July 27, 2007
NYC Theatre Review
Written by FRANK SCHECK
As much rock concert as play, "33 to Nothing" depicts the death throes of a band. Written by Grant James Varjas - who also plays the band's songwriter and artistic leader - it captures the pathos of baby boomers who are getting too old to hold on to their rock-stardom dreams.
As we watch the band rehearse, it soon becomes clear that personal tensions are ripping them apart. Gray (Varjas), who writes their material, is drinking heavily, in part because of a breakup with lead guitarist Bri (Preston Clark) that's inspired his recent songs.
The group's affable if dim drummer, Barry (Ken Forman), fields endless phone calls from his demanding girlfriend. And married guitarist Tyler (John Good) and bassist Alex (Amanda Gruss) announce they're leaving the band and have bought a house in Jersey.
Interspersed among the emotional confrontations are songs that show off Varjas' considerable talent for pop hooks and introspective lyrics.
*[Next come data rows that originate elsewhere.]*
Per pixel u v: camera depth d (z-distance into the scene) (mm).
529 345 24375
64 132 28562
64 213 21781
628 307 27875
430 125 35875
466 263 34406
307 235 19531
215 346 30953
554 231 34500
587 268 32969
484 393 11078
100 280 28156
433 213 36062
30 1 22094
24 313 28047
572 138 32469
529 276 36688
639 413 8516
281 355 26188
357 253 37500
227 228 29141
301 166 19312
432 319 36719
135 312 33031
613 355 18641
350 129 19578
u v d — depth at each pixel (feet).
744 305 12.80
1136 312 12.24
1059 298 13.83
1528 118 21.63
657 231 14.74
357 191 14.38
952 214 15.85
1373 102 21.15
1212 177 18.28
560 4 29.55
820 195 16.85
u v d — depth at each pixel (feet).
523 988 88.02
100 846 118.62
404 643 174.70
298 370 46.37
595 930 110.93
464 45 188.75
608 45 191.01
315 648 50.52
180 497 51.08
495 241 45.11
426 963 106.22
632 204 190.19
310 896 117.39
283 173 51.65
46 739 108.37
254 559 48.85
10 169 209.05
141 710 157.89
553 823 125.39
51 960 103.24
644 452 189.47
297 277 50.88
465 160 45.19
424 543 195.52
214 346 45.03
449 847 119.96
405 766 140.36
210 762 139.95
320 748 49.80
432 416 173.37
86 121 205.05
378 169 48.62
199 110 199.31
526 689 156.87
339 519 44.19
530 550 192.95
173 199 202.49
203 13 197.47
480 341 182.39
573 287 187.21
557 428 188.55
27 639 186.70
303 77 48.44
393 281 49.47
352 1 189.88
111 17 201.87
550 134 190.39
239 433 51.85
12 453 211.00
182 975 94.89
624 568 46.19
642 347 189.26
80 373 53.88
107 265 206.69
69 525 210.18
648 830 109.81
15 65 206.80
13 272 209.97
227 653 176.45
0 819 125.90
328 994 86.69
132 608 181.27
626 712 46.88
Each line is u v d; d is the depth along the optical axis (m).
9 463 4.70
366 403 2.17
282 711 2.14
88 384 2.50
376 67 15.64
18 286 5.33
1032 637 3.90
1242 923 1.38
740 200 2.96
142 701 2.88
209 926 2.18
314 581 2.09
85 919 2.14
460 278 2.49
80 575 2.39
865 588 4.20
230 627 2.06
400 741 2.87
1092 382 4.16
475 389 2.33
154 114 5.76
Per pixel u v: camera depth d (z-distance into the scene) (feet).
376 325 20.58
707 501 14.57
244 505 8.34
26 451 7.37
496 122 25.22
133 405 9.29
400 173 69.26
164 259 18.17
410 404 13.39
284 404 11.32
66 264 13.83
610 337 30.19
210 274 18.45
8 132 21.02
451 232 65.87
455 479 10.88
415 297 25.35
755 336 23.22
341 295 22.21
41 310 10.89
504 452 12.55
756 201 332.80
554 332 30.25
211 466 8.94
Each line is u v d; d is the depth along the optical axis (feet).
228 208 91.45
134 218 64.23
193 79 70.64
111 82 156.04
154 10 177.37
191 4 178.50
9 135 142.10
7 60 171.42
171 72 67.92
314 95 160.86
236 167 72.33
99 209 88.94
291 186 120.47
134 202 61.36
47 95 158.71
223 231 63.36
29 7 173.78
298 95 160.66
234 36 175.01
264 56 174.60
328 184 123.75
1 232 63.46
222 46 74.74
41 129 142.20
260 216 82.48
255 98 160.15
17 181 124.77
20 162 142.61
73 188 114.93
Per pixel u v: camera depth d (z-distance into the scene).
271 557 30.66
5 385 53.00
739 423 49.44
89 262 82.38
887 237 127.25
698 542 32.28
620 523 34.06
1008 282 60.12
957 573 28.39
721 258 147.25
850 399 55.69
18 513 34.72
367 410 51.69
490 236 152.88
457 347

They're good enough, in fact, to make the fictional band's lack of success all the more poignant.
While the backstage drama is hardly original, the playwright has a good ear for comic banter, evidenced by a funny argument over whether gays make the best frontmen, and knowing allusions to bands ranging from Stryper to Coldplay.
As is often the case, "33 to Nothing" - directed by Randal Myler ("Hank Williams: Lost Highway," "Love, Janis") after a well-received run off-off-Broadway - has a better score than script, and the performers' acting and musical talents vary quite a bit.
But by the end of the evening, when the band triumphantly delivers its final number, you wish it could survive just a little bit longer.